Each category has a dedicated set of rules, and each rule specifies exactly which fields to inspect and what patterns to match.

What an ATR Rule Looks Like

Here is a simplified example:

id: ATR-2026-001
title: Prompt Injection via System Prompt Override
description: Detects attempts to override system prompt through user input
severity: critical
status: stable
category: prompt-injection
detection:
  field: user_prompt
  patterns:
    - "ignore (all |any )?previous instructions"
    - "you are now [A-Za-z]+"
    - "disregard (your |the )?system prompt"
  condition: any
metadata:
  author: Panguard Team
  created: 2026-02-15
  references:
    - https://panguard.ai/atr/ATR-2026-001

The rule is human-readable, machine-parseable, and evaluates in microseconds. Security teams can review it, modify it, and extend it without specialized tooling.

How ATR Fits Into Panguard

ATR is the detection engine behind Panguard Guard's agent protection layer. When Guard monitors an AI agent, every tool interaction is evaluated against the full ATR rule set in real time. Matches trigger alerts, block actions, or quarantine responses depending on the rule severity and user configuration.

ATR rules also power the Skill Auditor. When you run panguard audit skill, the tool descriptions and sample interactions are evaluated against ATR rules to identify potential threats before the skill is ever installed.

Get Involved

ATR is an open standard because AI agent security is too important to be proprietary.

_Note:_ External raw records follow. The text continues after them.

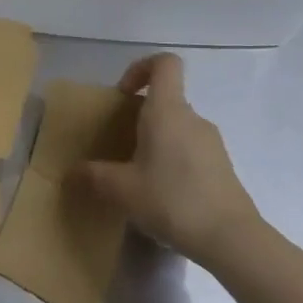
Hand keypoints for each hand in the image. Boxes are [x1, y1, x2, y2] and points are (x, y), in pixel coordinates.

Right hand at [72, 53, 266, 270]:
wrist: (231, 238)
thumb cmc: (172, 200)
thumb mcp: (122, 190)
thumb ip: (93, 177)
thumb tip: (71, 173)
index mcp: (167, 110)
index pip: (164, 63)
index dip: (141, 68)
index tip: (123, 94)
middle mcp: (192, 118)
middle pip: (167, 99)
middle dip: (140, 116)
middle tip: (121, 145)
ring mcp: (212, 142)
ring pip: (178, 127)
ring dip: (157, 142)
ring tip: (140, 176)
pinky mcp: (222, 166)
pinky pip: (191, 150)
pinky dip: (174, 161)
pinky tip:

Here is how you can participate:

●Read the spec: The full ATR specification is available at https://github.com/panguard-ai/atr-spec
●Review the rules: The initial rule set covers 69 rules across all 9 categories
●Submit rules: If you discover a new attack pattern, write an ATR rule and submit a pull request
●Join the RFC: Comment on the specification, propose new fields, suggest improvements
●Integrate ATR: Build ATR evaluation into your own agent framework or security tool

The goal is simple: build the Sigma equivalent for AI agents. A shared language that the entire security community can use to describe, detect, and defend against threats targeting the agent layer.